Home Health & Hospice Week

Reimbursement:

Use These 8 New HHA Billing Codes Correctly Starting Jan. 1

Don't waste time waiting for an official transmittal from Medicare.

You'll have 14 discipline and service HCPCS codes to use in the new year, and you need to have the procedures to back them up.

Old way: Currently home health agencies use six G codes to bill for visits by nurses, physical therapists, occupational therapists, speech therapists, medical social workers, and home health aides.

New way: Starting Jan. 1, you'll add eight codes to bill visits for nursing management and evaluation, nursing observation and assessment, nursing education and training, PT assistant, PT maintenance program, OT assistant, OT maintenance program,and speech therapy maintenance program (see chart,this page).

The Centers for Medicare & Medicaid Services finalized the new HCPCS codes in the prospective payment system final rule for 2011, published in the Nov. 17 Federal Register. CMS takes aim at two perceived problems with the codes -- overuse of therapy assistants and provision of medically unnecessary visits, experts say.

HHAs waiting for official instructions from CMS on how to use the code before the Jan. 1 deadline are about out of time. In the Dec. 1 Open Door Forum, CMS's Randy Throndset said he hoped the transmittal about the codes would be out "shortly," but at press time it wasn't yet released.

In the meantime: Agencies can find the new codes and their descriptions in the HCPCS code update online at www.cms.gov/hcpcsreleasecode sets/anhcpcs, Throndset pointed out.

Use Judgment To Pinpoint The Right Visit Code

Regardless of the instructions' release date, agencies must be up to speed and ready to bill the new codes in days. But that may not always be straightforward.

The codes for assistants are pretty clear, but the codes for different nursing and therapy services can cause confusion, suggested a caller in the forum.

The question: When there is more than one reason for a visit, which happens often, how should agencies determine the appropriate visit code, the caller asked CMS. Should providers use more than one code?

The answer: "Only one visit code can be billed for that nursing or therapy visit," a CMS official said. "We would expect that clinicians would use their clinical judgment in categorizing their visit in a manner similar to how they plan and prioritize an individual visit ... based on an individual patient's needs.
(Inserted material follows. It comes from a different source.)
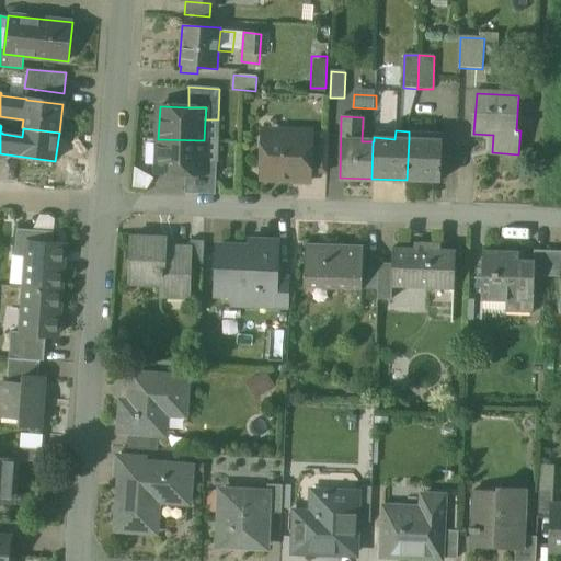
[(283,137),(263,137),(262,179),(292,180),(292,175),(309,176),(309,172),(311,133),(288,132),(284,136),(283,137)]
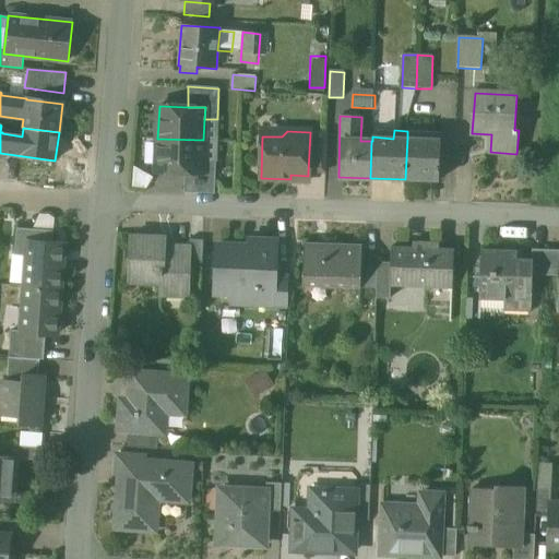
[(328,133),(310,132),(308,171),(325,173),(328,133)]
Only one code can be billed and that should be the code that reflects the primary service being rendered in that home health visit, i.e., the primary reason for the visit."

Agencies can hope for more detailed guidance, including examples, in the coming transmittal, says billing consultant M. Aaron Little with BKD in Springfield, Mo.

Billing Process Changes Ahead

The new codes are going to require process changes "on a couple of different levels" for agencies, Little predicts.

No. 1: On the IT side, "the new codes will need to be set up within agency billing systems such that the codes correctly flow over to the claims," Little tells Eli. And don't forget, "billing personnel will need to monitor to make sure that the new codes do appear to be flowing over to the claims."

No. 2: On the clinical side, personnel will need training to help them understand how to correctly categorize each visit so that it is matched to the correct HCPCS code for billing. "Depending on how individual agencies have their billing systems set up, this change could be nominal or it could require significant adjustments to software setup," Little says.

It won't only be HHAs that have to deal with the new codes. Contract therapists also may need to tighten up their processes to accommodate the new billing requirements.

HHAs that use contract therapists "need to make sure that the therapists understand that they need to be very distinctly indicating visits performed by a therapist versus an assistant," Little advises. The contract therapists also will have to make the distinction of which visits should be coded as maintenance therapy.

This could end up being the biggest headache, agencies worry, since contract therapists can prove resistant to making process changes.